> _Assignment_
Look through the records below for the line with "rates at higher" and the line with "going, I think", then return those lines and all lines between, exactly.

- Opening Delimiter -

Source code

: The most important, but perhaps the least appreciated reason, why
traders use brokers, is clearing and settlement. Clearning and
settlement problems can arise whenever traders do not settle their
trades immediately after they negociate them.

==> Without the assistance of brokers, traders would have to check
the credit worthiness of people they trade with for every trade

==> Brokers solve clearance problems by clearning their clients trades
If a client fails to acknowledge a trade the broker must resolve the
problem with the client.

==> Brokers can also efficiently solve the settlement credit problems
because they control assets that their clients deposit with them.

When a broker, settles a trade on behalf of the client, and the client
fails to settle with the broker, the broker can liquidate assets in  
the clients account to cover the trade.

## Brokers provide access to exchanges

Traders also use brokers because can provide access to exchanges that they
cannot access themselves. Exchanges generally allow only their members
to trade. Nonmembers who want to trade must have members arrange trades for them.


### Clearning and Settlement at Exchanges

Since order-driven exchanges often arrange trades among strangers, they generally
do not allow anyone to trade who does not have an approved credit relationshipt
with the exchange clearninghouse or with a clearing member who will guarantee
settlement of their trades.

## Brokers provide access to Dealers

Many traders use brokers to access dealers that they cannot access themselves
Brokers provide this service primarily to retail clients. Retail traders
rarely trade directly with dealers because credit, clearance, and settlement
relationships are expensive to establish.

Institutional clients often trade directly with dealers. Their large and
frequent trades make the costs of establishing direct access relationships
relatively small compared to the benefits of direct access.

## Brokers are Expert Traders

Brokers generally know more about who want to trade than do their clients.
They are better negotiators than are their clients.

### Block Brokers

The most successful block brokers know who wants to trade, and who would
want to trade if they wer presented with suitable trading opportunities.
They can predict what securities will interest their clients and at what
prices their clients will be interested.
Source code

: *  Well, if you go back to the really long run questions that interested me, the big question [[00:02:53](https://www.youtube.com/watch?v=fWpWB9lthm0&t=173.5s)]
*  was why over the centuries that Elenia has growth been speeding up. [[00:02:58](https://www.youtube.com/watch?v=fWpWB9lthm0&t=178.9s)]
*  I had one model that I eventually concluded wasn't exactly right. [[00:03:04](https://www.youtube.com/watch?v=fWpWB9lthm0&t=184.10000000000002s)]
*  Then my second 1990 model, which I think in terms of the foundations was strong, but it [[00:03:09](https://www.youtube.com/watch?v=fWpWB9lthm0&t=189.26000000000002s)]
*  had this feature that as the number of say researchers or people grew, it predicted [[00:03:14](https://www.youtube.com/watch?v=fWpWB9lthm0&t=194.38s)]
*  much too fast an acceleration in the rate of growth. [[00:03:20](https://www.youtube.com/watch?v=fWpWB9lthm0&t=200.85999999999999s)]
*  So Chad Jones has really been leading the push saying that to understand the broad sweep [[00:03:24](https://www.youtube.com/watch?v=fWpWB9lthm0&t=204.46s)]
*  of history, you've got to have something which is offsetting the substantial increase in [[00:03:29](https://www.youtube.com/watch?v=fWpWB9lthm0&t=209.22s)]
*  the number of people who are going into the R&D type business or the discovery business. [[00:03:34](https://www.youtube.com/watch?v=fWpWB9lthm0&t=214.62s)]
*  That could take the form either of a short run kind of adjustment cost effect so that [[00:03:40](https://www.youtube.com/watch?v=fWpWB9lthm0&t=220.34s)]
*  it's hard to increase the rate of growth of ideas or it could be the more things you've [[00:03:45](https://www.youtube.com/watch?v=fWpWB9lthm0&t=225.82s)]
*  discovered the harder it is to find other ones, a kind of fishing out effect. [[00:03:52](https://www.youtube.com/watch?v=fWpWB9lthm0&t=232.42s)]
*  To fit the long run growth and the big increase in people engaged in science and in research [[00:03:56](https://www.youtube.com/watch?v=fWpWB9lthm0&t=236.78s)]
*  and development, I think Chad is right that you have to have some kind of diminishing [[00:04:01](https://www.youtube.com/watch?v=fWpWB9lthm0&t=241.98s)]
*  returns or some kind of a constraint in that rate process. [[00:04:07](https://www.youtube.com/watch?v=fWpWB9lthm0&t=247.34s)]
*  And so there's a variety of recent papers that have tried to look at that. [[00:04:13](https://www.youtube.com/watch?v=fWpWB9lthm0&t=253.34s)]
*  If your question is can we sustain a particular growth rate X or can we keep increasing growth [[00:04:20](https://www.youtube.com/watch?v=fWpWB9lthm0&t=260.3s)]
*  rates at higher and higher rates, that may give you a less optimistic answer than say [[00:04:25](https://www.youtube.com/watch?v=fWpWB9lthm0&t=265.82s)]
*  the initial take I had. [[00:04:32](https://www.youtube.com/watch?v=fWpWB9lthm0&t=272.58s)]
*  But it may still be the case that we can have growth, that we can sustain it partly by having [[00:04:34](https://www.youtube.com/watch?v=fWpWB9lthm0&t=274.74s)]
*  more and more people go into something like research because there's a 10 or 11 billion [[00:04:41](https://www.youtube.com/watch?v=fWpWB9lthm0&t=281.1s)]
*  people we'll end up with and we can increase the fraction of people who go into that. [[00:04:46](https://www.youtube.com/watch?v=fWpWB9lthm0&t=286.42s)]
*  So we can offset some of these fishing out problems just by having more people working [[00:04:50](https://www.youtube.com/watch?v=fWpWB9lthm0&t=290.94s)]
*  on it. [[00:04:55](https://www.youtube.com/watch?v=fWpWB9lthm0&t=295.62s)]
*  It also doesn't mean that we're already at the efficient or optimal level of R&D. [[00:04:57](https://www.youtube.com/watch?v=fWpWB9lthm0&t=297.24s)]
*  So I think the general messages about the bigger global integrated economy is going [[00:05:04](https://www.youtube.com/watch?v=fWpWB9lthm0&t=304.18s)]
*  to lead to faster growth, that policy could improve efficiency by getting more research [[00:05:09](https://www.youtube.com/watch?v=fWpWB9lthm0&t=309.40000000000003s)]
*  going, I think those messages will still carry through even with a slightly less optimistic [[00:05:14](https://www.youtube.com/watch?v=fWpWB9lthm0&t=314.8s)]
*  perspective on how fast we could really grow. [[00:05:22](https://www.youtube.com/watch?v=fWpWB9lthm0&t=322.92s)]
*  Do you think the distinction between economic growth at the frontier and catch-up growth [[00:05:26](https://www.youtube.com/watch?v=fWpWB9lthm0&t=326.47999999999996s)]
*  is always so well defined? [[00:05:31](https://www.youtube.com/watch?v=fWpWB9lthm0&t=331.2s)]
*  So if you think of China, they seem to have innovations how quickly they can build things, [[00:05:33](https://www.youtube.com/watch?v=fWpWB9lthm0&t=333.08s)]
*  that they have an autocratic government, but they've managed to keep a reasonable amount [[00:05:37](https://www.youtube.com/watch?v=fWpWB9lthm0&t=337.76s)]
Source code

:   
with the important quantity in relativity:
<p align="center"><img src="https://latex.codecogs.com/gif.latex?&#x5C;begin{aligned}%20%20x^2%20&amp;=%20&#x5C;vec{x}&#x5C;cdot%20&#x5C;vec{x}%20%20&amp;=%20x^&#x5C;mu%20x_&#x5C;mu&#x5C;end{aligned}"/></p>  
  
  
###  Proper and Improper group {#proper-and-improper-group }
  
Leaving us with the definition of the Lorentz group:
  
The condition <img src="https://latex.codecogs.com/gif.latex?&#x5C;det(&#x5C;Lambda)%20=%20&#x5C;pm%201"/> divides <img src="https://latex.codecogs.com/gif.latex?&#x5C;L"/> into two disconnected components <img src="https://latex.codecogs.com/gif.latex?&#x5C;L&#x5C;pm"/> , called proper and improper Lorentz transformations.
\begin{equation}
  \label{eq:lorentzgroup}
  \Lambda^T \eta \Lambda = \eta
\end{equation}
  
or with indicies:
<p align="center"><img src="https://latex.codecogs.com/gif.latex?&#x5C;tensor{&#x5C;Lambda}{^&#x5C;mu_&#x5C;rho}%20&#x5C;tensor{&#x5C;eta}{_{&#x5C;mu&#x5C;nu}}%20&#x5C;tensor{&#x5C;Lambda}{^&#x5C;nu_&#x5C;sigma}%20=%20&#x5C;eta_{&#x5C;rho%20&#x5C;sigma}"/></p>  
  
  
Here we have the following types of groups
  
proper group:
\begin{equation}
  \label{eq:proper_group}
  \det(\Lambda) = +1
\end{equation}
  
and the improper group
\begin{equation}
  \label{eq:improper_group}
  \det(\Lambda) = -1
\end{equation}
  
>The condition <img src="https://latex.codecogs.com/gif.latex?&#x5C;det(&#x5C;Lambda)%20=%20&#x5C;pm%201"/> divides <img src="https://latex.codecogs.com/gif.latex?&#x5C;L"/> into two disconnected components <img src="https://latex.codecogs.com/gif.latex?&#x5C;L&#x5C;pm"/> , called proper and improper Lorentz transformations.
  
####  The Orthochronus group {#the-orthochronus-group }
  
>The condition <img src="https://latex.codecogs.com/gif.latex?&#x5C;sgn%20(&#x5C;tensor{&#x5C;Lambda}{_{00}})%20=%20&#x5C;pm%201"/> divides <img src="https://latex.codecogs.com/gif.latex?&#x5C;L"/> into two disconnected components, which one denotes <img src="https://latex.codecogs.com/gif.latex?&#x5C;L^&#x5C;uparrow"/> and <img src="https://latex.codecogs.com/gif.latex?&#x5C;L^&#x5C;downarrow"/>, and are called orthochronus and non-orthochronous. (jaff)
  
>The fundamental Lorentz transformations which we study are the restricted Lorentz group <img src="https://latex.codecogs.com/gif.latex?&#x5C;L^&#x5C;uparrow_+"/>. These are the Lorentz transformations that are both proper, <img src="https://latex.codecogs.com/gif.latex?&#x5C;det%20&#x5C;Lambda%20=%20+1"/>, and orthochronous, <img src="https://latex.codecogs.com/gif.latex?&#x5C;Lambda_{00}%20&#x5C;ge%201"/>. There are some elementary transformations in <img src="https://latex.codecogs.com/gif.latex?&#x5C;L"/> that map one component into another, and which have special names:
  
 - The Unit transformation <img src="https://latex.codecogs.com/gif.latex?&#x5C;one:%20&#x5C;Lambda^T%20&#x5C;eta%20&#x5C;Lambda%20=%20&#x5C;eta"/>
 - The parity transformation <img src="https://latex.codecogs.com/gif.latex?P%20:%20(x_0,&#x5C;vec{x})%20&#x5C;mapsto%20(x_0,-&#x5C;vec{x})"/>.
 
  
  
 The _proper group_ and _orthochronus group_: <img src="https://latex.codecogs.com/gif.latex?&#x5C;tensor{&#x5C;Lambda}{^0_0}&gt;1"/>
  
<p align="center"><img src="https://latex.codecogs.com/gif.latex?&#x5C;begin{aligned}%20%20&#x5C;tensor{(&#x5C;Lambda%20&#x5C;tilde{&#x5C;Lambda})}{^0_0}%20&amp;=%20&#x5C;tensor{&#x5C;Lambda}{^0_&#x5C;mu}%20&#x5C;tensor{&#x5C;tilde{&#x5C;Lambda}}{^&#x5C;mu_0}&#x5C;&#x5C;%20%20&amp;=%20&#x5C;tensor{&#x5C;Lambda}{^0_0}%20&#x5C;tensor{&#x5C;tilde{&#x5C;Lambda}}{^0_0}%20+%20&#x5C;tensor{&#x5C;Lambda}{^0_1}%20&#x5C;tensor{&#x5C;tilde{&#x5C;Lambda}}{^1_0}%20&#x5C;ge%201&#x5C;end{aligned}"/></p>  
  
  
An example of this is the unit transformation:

- Closing Delimiter -

> _Task output_
*  rates at higher and higher rates, that may give you a less optimistic answer than say [[00:04:25](https://www.youtube.com/watch?v=fWpWB9lthm0&t=265.82s)]
*  the initial take I had. [[00:04:32](https://www.youtube.com/watch?v=fWpWB9lthm0&t=272.58s)]
*  But it may still be the case that we can have growth, that we can sustain it partly by having [[00:04:34](https://www.youtube.com/watch?v=fWpWB9lthm0&t=274.74s)]
*  more and more people go into something like research because there's a 10 or 11 billion [[00:04:41](https://www.youtube.com/watch?v=fWpWB9lthm0&t=281.1s)]
*  people we'll end up with and we can increase the fraction of people who go into that. [[00:04:46](https://www.youtube.com/watch?v=fWpWB9lthm0&t=286.42s)]
*  So we can offset some of these fishing out problems just by having more people working [[00:04:50](https://www.youtube.com/watch?v=fWpWB9lthm0&t=290.94s)]
*  on it. [[00:04:55](https://www.youtube.com/watch?v=fWpWB9lthm0&t=295.62s)]
*  It also doesn't mean that we're already at the efficient or optimal level of R&D. [[00:04:57](https://www.youtube.com/watch?v=fWpWB9lthm0&t=297.24s)]
*  So I think the general messages about the bigger global integrated economy is going [[00:05:04](https://www.youtube.com/watch?v=fWpWB9lthm0&t=304.18s)]
*  to lead to faster growth, that policy could improve efficiency by getting more research [[00:05:09](https://www.youtube.com/watch?v=fWpWB9lthm0&t=309.40000000000003s)]
*  going, I think those messages will still carry through even with a slightly less optimistic [[00:05:14](https://www.youtube.com/watch?v=fWpWB9lthm0&t=314.8s)]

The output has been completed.